• _What to do_
Your answer should be the exact lines of the data below from the one containing "to Kimiko Margaret" through the one containing "Executive Summary"; please include nothing else.

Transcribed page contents
= = = =
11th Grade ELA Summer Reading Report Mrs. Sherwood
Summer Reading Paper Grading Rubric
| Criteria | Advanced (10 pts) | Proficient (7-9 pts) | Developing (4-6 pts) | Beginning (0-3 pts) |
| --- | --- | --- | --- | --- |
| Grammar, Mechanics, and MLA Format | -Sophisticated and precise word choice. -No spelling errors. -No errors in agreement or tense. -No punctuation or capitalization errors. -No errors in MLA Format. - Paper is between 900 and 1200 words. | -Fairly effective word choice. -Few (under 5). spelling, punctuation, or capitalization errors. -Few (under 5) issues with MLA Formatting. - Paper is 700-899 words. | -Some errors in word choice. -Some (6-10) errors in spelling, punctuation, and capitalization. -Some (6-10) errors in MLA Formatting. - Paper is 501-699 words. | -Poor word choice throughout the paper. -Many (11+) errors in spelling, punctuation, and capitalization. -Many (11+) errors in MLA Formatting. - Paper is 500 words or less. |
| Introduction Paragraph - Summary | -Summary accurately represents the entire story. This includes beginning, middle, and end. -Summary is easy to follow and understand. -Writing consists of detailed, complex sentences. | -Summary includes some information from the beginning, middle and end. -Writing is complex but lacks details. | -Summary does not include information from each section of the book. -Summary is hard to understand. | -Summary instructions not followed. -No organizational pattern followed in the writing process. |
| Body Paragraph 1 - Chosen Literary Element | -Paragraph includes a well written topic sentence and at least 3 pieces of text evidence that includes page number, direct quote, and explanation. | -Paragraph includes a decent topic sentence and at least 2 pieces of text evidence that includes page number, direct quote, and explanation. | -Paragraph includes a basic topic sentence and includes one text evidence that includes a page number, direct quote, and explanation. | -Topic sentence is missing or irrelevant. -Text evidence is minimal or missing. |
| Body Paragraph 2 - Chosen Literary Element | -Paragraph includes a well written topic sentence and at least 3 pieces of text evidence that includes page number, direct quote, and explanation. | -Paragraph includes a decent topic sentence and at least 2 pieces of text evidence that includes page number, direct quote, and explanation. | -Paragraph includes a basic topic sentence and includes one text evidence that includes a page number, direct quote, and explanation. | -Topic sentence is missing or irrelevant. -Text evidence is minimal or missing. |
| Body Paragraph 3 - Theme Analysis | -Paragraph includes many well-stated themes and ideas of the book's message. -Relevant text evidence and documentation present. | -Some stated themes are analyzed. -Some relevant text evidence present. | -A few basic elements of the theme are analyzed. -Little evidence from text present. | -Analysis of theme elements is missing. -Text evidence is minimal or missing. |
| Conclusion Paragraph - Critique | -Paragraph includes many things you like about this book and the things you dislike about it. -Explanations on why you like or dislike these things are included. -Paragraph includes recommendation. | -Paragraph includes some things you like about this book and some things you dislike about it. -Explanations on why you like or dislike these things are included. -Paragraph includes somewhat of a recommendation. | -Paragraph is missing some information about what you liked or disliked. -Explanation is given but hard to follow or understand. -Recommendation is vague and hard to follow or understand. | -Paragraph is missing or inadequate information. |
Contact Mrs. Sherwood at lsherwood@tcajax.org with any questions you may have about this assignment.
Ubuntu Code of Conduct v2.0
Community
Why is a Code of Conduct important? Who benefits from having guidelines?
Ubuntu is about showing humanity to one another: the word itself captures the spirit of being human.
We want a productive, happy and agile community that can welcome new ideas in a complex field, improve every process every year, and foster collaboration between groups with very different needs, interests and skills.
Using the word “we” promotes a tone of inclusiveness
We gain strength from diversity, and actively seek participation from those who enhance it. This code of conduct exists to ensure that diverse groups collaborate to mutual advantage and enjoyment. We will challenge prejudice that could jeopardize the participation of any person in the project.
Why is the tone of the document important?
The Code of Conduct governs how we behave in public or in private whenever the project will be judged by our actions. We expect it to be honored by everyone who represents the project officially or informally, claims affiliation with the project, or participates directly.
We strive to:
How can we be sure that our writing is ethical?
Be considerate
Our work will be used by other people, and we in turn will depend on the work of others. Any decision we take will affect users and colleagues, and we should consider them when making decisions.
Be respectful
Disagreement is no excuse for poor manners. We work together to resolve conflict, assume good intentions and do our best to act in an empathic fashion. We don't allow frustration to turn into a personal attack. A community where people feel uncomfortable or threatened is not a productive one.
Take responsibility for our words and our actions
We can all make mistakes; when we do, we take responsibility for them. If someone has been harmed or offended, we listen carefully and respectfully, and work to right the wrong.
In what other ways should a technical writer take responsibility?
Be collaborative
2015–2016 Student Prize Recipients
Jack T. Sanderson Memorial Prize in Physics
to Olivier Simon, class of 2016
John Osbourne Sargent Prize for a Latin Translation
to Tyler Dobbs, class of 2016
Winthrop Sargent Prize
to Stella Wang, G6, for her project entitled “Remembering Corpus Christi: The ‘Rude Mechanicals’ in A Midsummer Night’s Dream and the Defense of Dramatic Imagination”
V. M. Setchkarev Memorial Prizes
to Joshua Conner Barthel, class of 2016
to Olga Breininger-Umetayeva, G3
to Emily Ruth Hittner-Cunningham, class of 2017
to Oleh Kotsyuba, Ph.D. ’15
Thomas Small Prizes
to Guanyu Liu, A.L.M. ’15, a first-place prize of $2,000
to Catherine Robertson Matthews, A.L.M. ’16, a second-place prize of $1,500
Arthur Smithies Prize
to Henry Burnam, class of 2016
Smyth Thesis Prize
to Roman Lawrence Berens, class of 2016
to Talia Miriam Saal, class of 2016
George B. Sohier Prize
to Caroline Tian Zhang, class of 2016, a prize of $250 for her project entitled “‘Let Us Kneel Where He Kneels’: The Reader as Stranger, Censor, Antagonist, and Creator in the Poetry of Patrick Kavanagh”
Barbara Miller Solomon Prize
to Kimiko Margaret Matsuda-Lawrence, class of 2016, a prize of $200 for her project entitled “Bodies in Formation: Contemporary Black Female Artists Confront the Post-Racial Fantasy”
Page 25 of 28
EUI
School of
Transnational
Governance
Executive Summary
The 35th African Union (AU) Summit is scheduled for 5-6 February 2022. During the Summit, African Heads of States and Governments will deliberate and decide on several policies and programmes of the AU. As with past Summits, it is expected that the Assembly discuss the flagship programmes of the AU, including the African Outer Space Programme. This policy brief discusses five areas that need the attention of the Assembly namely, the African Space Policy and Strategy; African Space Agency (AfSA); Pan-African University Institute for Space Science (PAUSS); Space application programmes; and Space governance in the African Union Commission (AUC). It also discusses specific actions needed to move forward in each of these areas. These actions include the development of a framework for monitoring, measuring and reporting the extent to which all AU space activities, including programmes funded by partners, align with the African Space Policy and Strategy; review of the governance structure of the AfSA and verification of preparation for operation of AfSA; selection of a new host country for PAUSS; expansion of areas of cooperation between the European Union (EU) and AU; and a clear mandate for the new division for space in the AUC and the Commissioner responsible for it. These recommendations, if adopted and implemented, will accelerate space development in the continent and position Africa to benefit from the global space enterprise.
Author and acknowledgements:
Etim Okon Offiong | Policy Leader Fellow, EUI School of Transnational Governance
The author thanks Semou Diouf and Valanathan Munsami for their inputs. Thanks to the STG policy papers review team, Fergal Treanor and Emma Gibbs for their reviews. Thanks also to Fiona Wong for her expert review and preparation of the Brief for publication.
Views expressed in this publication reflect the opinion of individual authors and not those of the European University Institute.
= = = =
• _Your solution_
to Kimiko Margaret Matsuda-Lawrence, class of 2016, a prize of $200 for her project entitled “Bodies in Formation: Contemporary Black Female Artists Confront the Post-Racial Fantasy”
Page 25 of 28
EUI
School of
Transnational
Governance
Executive Summary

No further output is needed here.